─── Page extract ───

In 2024 I first attened the EOFS workshop about opensource parallel filesystems. The EOFS organizes this meeting once a year with different partners from german Univeristies to gather people and talk about the current status of open, as in non-proprietary, filesystems. I found this mini conference quite interesting and inspiring and it was one of the reasons I ended up working in HPC.

So I’m happy that I have the opportunity to participate again this year in Mainz and I will summarize the things that I find interesting in this blogpost.

Day 1 (27. Feb. 2025)

Ceph as HPC storage

One participant explained that they are going to use Ceph for the /home/ of their users. This is particularly interesting because Ceph is a true linear scale out system on commodity hardware which has a relly large community and is extremely flexible. They measured ~20GiB/s with a thousand spinning disks in their benchmarks and expect a theoretical maximum of ~55GiB/s Since they expect more workloads coming from cloud environments they also expect more users to ask for S3. Therefore they will also start to put some of their medium I/O intensive workloads on the NVMe based part of the Ceph cluster as well.

Lustre still standing

Lustre seems to be the main champion of the HPC parallel filesystems. Although a lot of community members complain about the bad documentation and unclear configuration, it still seems to provide best performance, especially if one knows what I/O pattern to exepect and configures the striping accordingly.
A fancy new feature that’s on Lustres roadmap is the Metadata Writeback Cache. With that in use a client with a workload with many file creations can write to a local memFS and the writeback to the Lustre storage server will be done if someone else tries to access that tree (or after some time).

─── Entries provided ───

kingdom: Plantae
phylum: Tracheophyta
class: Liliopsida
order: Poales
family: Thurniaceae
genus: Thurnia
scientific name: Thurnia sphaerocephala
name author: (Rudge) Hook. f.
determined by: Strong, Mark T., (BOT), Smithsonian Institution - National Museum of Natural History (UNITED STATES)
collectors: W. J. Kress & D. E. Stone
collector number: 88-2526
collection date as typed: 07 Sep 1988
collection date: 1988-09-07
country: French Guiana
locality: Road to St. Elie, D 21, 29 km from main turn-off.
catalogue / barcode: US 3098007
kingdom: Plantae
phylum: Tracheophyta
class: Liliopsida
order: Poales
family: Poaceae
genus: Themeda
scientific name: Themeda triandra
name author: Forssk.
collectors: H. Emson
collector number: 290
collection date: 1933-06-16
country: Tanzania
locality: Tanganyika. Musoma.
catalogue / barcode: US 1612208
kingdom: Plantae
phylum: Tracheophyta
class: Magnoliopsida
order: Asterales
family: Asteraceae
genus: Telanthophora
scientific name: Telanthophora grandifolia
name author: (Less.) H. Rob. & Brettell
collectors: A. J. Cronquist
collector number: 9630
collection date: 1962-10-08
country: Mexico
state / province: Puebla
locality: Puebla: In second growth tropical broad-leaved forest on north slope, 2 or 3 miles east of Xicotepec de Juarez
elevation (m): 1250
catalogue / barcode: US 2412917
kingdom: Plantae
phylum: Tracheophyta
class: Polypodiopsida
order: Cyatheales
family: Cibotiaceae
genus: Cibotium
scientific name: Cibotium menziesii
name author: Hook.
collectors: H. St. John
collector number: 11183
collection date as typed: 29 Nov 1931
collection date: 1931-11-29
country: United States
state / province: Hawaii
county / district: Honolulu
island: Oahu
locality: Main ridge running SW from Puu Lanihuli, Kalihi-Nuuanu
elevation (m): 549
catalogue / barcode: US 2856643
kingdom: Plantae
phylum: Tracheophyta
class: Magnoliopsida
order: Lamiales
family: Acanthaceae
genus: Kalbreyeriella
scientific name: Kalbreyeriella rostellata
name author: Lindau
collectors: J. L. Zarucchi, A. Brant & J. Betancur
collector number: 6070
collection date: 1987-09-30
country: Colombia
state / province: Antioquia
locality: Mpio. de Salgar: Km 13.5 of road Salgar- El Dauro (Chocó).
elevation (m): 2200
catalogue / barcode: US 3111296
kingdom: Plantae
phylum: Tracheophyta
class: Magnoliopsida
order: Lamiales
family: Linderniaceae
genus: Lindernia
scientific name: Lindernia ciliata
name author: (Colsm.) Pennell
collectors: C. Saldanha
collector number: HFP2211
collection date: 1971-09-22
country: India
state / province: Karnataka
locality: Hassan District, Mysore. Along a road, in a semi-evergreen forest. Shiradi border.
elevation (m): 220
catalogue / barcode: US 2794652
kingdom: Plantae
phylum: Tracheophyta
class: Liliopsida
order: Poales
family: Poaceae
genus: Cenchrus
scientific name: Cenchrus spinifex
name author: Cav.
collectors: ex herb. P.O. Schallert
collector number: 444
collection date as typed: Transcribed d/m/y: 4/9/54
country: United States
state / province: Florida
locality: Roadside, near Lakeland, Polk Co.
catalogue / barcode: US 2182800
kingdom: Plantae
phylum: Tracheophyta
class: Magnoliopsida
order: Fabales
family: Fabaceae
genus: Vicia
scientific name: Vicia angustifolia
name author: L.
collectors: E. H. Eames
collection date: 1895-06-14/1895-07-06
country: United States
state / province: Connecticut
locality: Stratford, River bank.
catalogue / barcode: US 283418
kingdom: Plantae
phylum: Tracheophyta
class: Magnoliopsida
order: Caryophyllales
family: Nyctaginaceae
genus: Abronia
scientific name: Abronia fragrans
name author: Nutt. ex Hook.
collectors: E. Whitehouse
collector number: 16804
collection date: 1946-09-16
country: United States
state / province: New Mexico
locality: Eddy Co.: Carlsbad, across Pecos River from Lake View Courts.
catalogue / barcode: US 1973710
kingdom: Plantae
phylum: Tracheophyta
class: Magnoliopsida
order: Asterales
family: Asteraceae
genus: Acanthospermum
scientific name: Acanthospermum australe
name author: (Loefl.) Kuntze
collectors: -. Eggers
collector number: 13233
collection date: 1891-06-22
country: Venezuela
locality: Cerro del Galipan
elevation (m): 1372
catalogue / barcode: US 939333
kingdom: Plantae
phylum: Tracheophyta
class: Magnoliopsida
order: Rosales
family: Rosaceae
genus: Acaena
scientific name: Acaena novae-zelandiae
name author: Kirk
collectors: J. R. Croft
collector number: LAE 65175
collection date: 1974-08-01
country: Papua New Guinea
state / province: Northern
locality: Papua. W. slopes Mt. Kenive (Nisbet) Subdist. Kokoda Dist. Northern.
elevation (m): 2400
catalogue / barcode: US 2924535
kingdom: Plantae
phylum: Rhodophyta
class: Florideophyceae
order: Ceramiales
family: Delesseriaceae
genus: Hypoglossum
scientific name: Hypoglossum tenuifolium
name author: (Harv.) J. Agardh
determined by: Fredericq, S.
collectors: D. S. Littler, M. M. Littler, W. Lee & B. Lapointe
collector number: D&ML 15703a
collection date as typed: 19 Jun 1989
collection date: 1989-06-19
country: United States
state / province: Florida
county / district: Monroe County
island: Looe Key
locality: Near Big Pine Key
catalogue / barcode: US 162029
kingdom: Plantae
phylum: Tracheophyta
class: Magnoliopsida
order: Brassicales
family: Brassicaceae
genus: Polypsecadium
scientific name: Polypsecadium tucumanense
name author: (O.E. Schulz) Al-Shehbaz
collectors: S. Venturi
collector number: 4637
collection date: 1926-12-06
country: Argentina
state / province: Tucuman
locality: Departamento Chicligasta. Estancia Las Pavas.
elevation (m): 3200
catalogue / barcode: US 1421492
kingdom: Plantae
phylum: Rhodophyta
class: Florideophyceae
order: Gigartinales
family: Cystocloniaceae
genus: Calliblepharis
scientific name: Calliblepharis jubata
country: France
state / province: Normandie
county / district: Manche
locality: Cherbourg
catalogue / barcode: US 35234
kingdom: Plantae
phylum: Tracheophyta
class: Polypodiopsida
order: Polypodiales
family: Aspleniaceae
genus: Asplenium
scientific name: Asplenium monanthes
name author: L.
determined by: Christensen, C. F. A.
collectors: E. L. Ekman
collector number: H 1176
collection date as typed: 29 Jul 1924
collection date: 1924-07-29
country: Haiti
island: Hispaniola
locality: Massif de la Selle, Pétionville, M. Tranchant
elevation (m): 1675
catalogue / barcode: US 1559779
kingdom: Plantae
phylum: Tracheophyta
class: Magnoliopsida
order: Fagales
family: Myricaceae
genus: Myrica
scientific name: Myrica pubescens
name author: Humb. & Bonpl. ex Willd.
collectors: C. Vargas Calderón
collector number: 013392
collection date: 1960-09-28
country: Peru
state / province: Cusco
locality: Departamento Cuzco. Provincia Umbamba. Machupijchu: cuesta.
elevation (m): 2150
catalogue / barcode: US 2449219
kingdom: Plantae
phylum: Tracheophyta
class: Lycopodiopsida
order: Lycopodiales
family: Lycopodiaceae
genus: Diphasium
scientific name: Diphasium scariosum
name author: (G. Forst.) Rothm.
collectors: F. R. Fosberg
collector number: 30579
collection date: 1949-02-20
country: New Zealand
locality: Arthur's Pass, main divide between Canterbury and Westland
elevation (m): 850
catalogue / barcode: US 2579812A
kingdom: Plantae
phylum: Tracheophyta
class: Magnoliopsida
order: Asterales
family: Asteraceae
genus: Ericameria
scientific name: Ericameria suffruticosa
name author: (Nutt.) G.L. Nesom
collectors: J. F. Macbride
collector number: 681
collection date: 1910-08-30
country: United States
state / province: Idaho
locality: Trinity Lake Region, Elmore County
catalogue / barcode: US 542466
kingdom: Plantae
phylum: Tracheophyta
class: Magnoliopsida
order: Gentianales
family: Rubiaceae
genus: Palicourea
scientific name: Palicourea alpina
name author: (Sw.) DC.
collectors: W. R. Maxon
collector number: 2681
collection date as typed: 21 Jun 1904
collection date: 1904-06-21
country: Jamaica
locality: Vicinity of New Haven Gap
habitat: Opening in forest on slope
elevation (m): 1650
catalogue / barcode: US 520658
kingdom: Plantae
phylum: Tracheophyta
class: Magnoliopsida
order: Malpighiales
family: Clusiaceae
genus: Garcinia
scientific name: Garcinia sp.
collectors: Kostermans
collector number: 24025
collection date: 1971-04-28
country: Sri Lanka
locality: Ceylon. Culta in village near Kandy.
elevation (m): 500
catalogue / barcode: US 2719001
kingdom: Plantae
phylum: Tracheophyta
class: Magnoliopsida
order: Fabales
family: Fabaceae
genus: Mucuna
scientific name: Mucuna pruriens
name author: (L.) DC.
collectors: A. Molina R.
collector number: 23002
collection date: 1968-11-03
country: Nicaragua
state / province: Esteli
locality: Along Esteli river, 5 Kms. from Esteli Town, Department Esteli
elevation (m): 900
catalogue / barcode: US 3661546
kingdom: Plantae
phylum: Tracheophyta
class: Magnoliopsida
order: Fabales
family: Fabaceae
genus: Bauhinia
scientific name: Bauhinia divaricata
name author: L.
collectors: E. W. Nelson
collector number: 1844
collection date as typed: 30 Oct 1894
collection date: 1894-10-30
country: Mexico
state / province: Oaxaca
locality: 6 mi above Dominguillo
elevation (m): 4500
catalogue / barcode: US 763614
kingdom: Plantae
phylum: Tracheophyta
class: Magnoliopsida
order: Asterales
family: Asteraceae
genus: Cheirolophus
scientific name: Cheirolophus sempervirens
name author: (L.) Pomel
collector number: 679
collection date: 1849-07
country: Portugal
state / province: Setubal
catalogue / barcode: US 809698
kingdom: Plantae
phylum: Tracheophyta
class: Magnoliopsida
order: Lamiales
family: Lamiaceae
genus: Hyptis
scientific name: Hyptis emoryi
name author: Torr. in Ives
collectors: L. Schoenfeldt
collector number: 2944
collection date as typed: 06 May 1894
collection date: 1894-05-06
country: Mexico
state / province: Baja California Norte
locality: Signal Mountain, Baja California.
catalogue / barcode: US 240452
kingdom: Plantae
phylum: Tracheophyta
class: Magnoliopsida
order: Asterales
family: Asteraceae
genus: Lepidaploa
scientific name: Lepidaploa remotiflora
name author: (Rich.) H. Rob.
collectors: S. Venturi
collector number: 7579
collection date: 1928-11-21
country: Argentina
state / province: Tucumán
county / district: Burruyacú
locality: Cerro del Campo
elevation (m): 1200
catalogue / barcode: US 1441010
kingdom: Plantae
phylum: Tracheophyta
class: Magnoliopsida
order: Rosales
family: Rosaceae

───

### Stated problem A
Answer these questions using the workshop post:
(i) In which city is the workshop being held this year?
(ii) What throughput did the participant measure with a thousand spinning disks?
(iii) What new feature on the Lustre roadmap is named?
### Stated problem B
Reproduce the passage of the workshop post between "So I’m happy" and "in this blogpost.", inclusive, word for word.

### Right answer A
(i) Mainz
(ii) About 20 GiB/s
(iii) The Metadata Writeback Cache

### Right answer B
So I’m happy that I have the opportunity to participate again this year in Mainz and I will summarize the things that I find interesting in this blogpost.